Três anos antes do asteróide Apophis, do tamanho do céu, fazer o seu sobrevoo mais próximo (mas seguro) da Terra, os cientistas estão a começar a calcular exactamente quando e onde no céu as pessoas poderão vê-lo.
um “Apophis T-3 anos“Numa oficina no início deste mês na Universidade de Pádua, na Itália, o cartógrafo aposentado Michael Zeiler e o astrônomo Rick Fienberg compartilharam mapas detalhados de observação. Asteróidepelo caminho de Terrados céus.
Segundo os seus cálculos, aproximadamente 90% da população mundial – cerca de 7,6 mil milhões de pessoas – vive nestas áreas. Apófis Em princípio, será visível a olho nu em 13 de abril de 2029. O sucesso real da visualização depende de considerações terrestres, incluindo a quantidade de cobertura de nuvens e poluição luminosa.
Formalmente conhecido como 99942 ApófisUma rocha espacial não será como um meteoro que rasga o céu. Em vez disso, os cientistas dizem que ele aparece como um ponto de luz que desliza continuamente, que, na sua maior aproximação, parece mover-se a largura aparente da lua cheia a cada minuto.
“Definitivamente será notado”, disse Fienberg ao Space.com. “Ele se moverá mais lentamente que um satélite – cruzará o céu em horas em vez de minutos, como se fosse um ponto.”

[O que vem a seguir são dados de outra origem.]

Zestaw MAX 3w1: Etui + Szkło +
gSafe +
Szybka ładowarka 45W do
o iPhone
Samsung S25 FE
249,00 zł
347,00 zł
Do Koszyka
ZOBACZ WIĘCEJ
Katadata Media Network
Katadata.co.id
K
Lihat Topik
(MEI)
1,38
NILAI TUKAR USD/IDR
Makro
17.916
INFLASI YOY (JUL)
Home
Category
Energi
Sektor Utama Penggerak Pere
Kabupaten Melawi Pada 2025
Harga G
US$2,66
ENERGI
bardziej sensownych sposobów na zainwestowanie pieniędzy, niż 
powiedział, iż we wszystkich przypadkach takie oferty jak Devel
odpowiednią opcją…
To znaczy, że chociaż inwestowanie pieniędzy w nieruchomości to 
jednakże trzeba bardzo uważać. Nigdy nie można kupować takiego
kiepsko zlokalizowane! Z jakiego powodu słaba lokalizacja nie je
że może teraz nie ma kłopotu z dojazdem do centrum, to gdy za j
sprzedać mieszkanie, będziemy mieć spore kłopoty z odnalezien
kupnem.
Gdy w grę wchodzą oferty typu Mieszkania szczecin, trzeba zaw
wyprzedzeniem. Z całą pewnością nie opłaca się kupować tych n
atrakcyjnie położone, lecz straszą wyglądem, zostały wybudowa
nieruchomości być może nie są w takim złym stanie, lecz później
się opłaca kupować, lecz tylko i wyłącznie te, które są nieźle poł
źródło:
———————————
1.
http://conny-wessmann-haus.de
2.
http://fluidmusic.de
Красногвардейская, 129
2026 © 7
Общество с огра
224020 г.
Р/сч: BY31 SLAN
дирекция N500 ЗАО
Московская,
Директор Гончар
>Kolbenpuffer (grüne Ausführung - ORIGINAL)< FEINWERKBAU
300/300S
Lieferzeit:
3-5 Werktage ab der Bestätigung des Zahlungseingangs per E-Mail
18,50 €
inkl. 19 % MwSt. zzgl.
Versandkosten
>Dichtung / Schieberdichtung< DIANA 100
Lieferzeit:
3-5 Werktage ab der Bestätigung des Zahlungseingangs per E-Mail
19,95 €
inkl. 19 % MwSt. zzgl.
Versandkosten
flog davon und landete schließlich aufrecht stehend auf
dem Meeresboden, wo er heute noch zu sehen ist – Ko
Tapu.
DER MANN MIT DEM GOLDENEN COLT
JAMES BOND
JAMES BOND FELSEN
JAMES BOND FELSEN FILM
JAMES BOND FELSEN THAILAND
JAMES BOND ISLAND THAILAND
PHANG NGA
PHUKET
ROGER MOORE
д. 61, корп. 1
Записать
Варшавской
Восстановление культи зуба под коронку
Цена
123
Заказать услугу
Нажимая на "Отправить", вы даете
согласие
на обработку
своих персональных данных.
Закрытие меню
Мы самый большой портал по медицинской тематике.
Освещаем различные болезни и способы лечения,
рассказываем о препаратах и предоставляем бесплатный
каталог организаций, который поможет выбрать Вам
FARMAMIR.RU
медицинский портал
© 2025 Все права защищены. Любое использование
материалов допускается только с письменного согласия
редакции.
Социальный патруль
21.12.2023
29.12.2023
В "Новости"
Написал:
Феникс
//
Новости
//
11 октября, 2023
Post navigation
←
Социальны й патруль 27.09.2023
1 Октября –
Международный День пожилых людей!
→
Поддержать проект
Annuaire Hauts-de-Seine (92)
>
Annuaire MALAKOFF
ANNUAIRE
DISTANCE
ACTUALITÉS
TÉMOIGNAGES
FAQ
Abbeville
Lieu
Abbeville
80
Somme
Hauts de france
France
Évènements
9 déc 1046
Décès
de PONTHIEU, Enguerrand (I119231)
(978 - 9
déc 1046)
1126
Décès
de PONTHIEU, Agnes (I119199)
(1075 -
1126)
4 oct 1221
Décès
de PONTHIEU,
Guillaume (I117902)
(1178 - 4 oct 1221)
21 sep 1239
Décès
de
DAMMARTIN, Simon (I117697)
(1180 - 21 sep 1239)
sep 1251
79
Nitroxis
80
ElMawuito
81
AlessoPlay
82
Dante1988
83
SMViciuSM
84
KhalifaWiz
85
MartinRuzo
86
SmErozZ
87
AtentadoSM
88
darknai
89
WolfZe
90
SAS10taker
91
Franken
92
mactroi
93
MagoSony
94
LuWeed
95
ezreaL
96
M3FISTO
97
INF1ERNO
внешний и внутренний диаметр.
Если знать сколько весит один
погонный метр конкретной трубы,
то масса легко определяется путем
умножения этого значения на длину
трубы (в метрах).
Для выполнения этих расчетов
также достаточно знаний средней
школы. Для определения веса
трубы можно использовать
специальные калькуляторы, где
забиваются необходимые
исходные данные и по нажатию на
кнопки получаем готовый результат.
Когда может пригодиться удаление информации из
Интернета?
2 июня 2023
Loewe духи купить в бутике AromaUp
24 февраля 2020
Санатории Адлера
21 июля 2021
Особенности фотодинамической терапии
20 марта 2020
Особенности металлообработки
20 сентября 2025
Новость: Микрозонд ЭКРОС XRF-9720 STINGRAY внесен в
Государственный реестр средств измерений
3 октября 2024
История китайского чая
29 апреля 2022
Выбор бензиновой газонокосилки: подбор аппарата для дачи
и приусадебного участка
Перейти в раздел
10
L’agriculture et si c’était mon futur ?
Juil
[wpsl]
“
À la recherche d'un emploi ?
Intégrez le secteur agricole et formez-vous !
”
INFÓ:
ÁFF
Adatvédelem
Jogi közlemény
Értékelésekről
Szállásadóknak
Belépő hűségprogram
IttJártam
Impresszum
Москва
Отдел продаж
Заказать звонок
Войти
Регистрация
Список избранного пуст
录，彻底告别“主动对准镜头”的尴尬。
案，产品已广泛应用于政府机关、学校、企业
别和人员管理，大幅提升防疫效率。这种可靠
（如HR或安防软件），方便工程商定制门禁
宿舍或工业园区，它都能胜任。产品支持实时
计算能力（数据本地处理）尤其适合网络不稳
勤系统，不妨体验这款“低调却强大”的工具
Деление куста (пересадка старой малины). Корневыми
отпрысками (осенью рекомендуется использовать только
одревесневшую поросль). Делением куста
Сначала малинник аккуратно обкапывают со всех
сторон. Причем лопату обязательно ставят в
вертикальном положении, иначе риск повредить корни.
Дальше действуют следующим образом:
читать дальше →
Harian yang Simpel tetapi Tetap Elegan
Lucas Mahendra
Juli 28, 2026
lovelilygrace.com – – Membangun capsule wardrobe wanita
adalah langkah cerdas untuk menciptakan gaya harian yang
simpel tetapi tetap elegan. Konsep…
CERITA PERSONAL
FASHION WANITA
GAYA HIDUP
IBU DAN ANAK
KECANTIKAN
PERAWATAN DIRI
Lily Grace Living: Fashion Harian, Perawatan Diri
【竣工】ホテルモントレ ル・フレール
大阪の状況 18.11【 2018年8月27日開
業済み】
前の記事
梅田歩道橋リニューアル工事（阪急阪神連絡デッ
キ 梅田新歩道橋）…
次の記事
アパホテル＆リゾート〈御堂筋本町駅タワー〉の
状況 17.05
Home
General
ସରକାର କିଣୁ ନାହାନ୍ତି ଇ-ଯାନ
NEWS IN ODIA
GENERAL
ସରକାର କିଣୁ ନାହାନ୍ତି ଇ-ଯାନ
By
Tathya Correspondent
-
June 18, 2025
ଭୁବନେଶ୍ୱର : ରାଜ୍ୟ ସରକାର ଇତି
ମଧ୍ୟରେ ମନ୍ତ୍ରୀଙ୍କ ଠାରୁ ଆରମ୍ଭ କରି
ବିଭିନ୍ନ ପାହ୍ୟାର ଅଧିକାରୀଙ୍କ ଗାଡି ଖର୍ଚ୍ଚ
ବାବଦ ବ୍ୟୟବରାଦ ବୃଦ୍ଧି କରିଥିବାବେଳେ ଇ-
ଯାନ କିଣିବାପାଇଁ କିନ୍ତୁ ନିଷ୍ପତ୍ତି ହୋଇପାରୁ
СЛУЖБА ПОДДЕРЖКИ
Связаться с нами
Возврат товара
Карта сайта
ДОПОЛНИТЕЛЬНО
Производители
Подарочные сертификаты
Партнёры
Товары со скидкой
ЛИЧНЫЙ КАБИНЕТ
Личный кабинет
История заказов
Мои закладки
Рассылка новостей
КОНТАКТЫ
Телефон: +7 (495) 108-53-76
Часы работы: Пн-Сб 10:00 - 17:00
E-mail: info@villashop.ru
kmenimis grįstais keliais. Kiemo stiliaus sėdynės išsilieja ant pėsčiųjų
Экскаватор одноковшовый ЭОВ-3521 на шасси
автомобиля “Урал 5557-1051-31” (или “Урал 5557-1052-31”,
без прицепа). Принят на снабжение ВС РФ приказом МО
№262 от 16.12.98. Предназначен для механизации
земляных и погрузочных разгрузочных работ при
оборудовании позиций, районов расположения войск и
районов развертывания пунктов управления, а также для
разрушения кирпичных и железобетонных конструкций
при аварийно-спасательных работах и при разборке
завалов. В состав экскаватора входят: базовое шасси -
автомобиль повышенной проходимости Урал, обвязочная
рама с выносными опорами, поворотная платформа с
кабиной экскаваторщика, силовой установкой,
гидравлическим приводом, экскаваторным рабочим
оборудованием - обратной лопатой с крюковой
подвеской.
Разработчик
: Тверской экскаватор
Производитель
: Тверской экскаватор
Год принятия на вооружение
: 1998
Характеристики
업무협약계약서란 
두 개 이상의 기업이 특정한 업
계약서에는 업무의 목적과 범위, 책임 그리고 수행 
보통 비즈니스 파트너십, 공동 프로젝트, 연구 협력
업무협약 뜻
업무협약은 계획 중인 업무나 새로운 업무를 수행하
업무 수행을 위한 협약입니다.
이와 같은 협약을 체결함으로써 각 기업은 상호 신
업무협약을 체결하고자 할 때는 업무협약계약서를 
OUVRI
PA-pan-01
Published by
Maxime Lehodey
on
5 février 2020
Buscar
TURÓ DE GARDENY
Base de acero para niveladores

De acordo com os novos mapas, o asteroide ficará visível a olho nu por cerca de sete horas, começando às 11h EDT (15h UTC) na Austrália e terminando às 18h. EDT (22:00 UTC) sobre o Atlântico Norte.
Às 16h35 EDT (20h35 UTC), espera-se que o Apophis atinja o seu maior brilho aparente quando passar sobre os Camarões, proporcionando uma visualização privilegiada para cerca de 3,9 mil milhões de pessoas em toda a África, Ásia, leste da América do Sul e partes da Europa.
Cerca de uma hora depois, às 17h45. EDT (21:45 UTC), o asteróide fará a sua maior aproximação à Terra, cerca de 19.700 milhas (31.600 quilómetros) acima do Atlântico Norte – mesmo dentro da órbita da Terra. Satélites geoestacionários. O evento alcançará cerca de 2 bilhões de pessoas na América do Sul, nas Américas, na África e em partes da Europa.
“Esta é a primeira vez na história da humanidade que se prevê que um asteróide passará pela Terra”, disse Richard Pinsel, professor de ciência planetária no Instituto de Tecnologia de Massachusetts (MIT). “Faz parte de uma experiência compartilhada.”
À medida que aumenta o entusiasmo por este evento que ocorre uma vez a cada milênio, Binsel abre o workshop com três mensagens: “Apófis passará pela terra com segurança. Apófis passará pela terra com segurança. Apófis passará pela terra com segurança.”
Essa certeza absoluta é o sucesso duramente conquistado por mais de duas décadas de observações cada vez mais precisas. Quando Apófis foi Descoberto em 2004Os cálculos iniciais sugeriam uma chance em 37 de um impacto em 2029, tornando-o o asteróide mais mortal conhecido na época. Observações adicionais refinaram continuamente a órbita do asteróide, eliminando a possibilidade de uma colisão em 2029. Rejeita qualquer ameaça de impacto Pelo menos durante o próximo século, de acordo com NASA.
Com a ameaça de impacto removida, os cientistas vêem agora o sobrevoo como uma rara oportunidade de observar como a gravidade da Terra afecta um asteróide durante um encontro excepcionalmente próximo.
Espera-se que a gravidade do nosso planeta puxe o asteróide para uma nova órbita ao redor do Sol sem causar qualquer perigo futuro. Durante os sobrevoos, no entanto, essas mesmas forças gravitacionais podem esticar e comprimir um asteróide o suficiente para provocar deslizamentos de terra ou expor material antigo escondido sob a sua superfície desgastada. Ou eles não podem fazer quase nada.
“Não sabemos o que vai acontecer”, disse Pinsel durante o workshop. “Apophis pode não estar muito preocupado ou encontrar algo significativo.”
“É por isso que temos que ver”, acrescentou. “Aprenderemos muito de qualquer maneira.”
Os cientistas no jornal disseram que esperam monitorizar o sobrevôo a partir de observatórios nas Ilhas Canárias espanholas e noutros locais, uma vez que a sua localização no Oceano Atlântico oferece uma melhor visão da aproximação mais próxima do asteróide e oportunidades favoráveis para céus limpos.